Exercise:
When you write out the listing below, keep each word exactly as it stands and drop the pictures.
====================
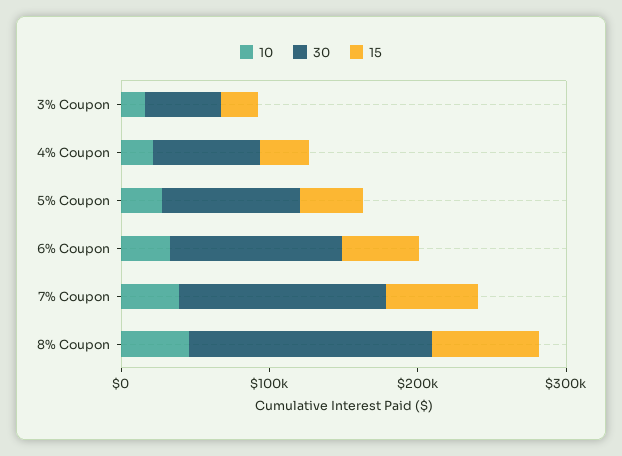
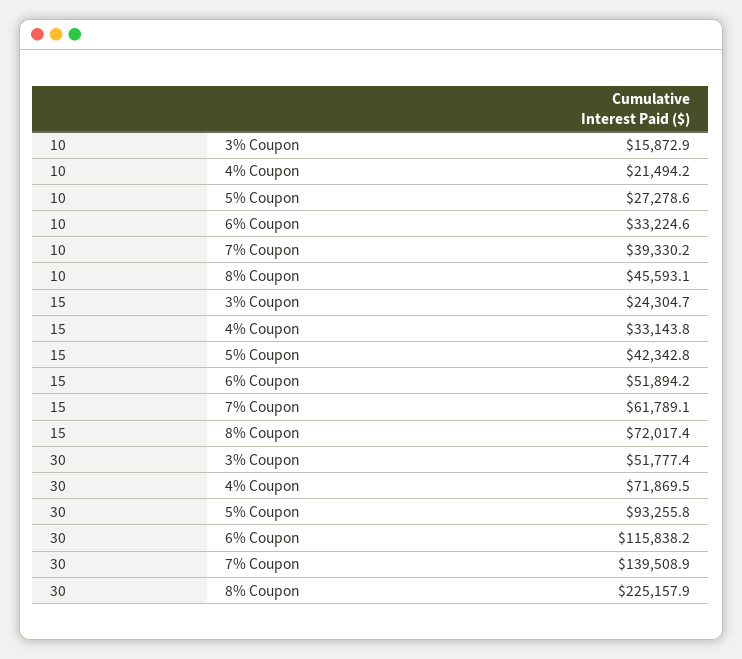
  {
    "10": {
      "3% Coupon": 15872.9,
      "4% Coupon": 21494.2,
      "5% Coupon": 27278.6,
      "6% Coupon": 33224.6,
      "7% Coupon": 39330.2,
      "8% Coupon": 45593.1
    },
    "30": {
      "3% Coupon": 51777.4,
      "4% Coupon": 71869.5,
      "5% Coupon": 93255.8,
      "6% Coupon": 115838.2,
      "7% Coupon": 139508.9,
-     "8% Coupon": 160000
+     "8% Coupon": 225157.9
    },
    "15": {
      "3% Coupon": 24304.7,
      "4% Coupon": 33143.8,
      "5% Coupon": 42342.8,
      "6% Coupon": 51894.2,
      "7% Coupon": 61789.1,
      "8% Coupon": 72017.4
    }
  }

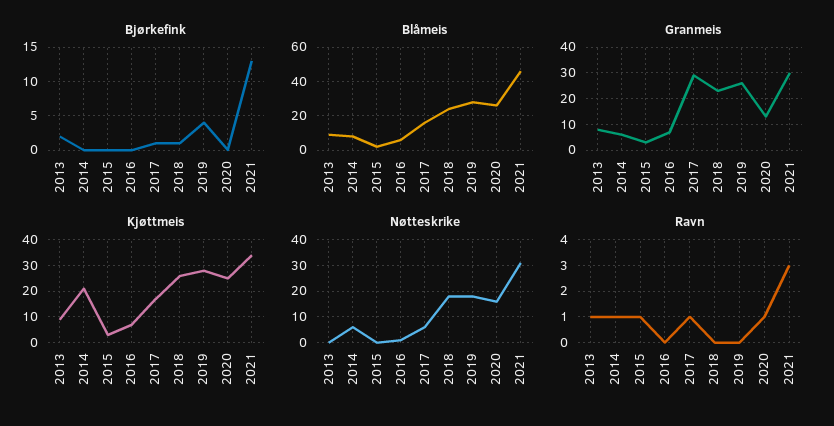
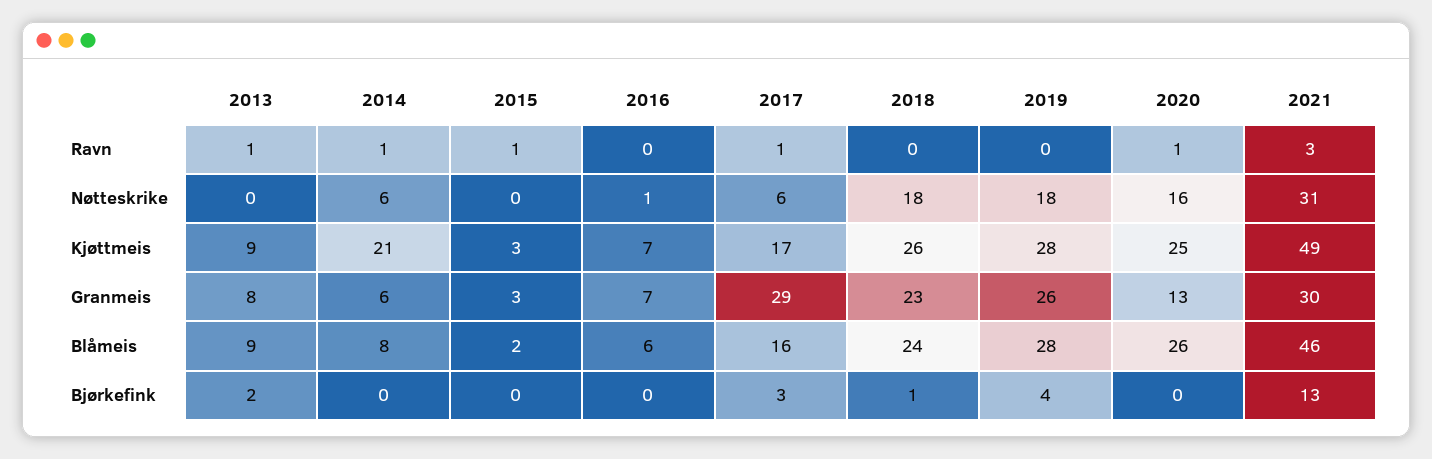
  {
    "Bjørkefink": {
      "2013": 2,
      "2014": 0,
      "2015": 0,
      "2016": 0,
-     "2017": 1,
+     "2017": 3,
      "2018": 1,
      "2019": 4,
      "2020": 0,
      "2021": 13
    },
    "Blåmeis": {
      "2013": 9,
      "2014": 8,
      "2015": 2,
      "2016": 6,
      "2017": 16,
      "2018": 24,
      "2019": 28,
      "2020": 26,
      "2021": 46
    },
    "Granmeis": {
      "2013": 8,
      "2014": 6,
      "2015": 3,
      "2016": 7,
      "2017": 29,
      "2018": 23,
      "2019": 26,
      "2020": 13,
      "2021": 30
    },
    "Kjøttmeis": {
      "2013": 9,
      "2014": 21,
      "2015": 3,
      "2016": 7,
      "2017": 17,
      "2018": 26,
      "2019": 28,
      "2020": 25,
-     "2021": 35
+     "2021": 49
    },
    "Nøtteskrike": {
      "2013": 0,
      "2014": 6,
      "2015": 0,
      "2016": 1,
      "2017": 6,
      "2018": 18,
      "2019": 18,
      "2020": 16,
      "2021": 31
    },
    "Ravn": {
      "2013": 1,
      "2014": 1,
      "2015": 1,
      "2016": 0,
      "2017": 1,
      "2018": 0,
      "2019": 0,
      "2020": 1,
      "2021": 3
    }
  }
====================
Reply to the task:
  {
    "10": {
      "3% Coupon": 15872.9,
      "4% Coupon": 21494.2,
      "5% Coupon": 27278.6,
      "6% Coupon": 33224.6,
      "7% Coupon": 39330.2,
      "8% Coupon": 45593.1
    },
    "30": {
      "3% Coupon": 51777.4,
      "4% Coupon": 71869.5,
      "5% Coupon": 93255.8,
      "6% Coupon": 115838.2,
      "7% Coupon": 139508.9,
-     "8% Coupon": 160000
+     "8% Coupon": 225157.9
    },
    "15": {
      "3% Coupon": 24304.7,
      "4% Coupon": 33143.8,
      "5% Coupon": 42342.8,
      "6% Coupon": 51894.2,
      "7% Coupon": 61789.1,
      "8% Coupon": 72017.4
    }
  }

  {
    "Bjørkefink": {
      "2013": 2,
      "2014": 0,
      "2015": 0,
      "2016": 0,
-     "2017": 1,
+     "2017": 3,
      "2018": 1,
      "2019": 4,
      "2020": 0,
      "2021": 13
    },
    "Blåmeis": {
      "2013": 9,
      "2014": 8,
      "2015": 2,
      "2016": 6,
      "2017": 16,
      "2018": 24,
      "2019": 28,
      "2020": 26,
      "2021": 46
    },
    "Granmeis": {
      "2013": 8,
      "2014": 6,
      "2015": 3,
      "2016": 7,
      "2017": 29,
      "2018": 23,
      "2019": 26,
      "2020": 13,
      "2021": 30
    },
    "Kjøttmeis": {
      "2013": 9,
      "2014": 21,
      "2015": 3,
      "2016": 7,
      "2017": 17,
      "2018": 26,
      "2019": 28,
      "2020": 25,
-     "2021": 35
+     "2021": 49
    },
    "Nøtteskrike": {
      "2013": 0,
      "2014": 6,
      "2015": 0,
      "2016": 1,
      "2017": 6,
      "2018": 18,
      "2019": 18,
      "2020": 16,
      "2021": 31
    },
    "Ravn": {
      "2013": 1,
      "2014": 1,
      "2015": 1,
      "2016": 0,
      "2017": 1,
      "2018": 0,
      "2019": 0,
      "2020": 1,
      "2021": 3
    }
  }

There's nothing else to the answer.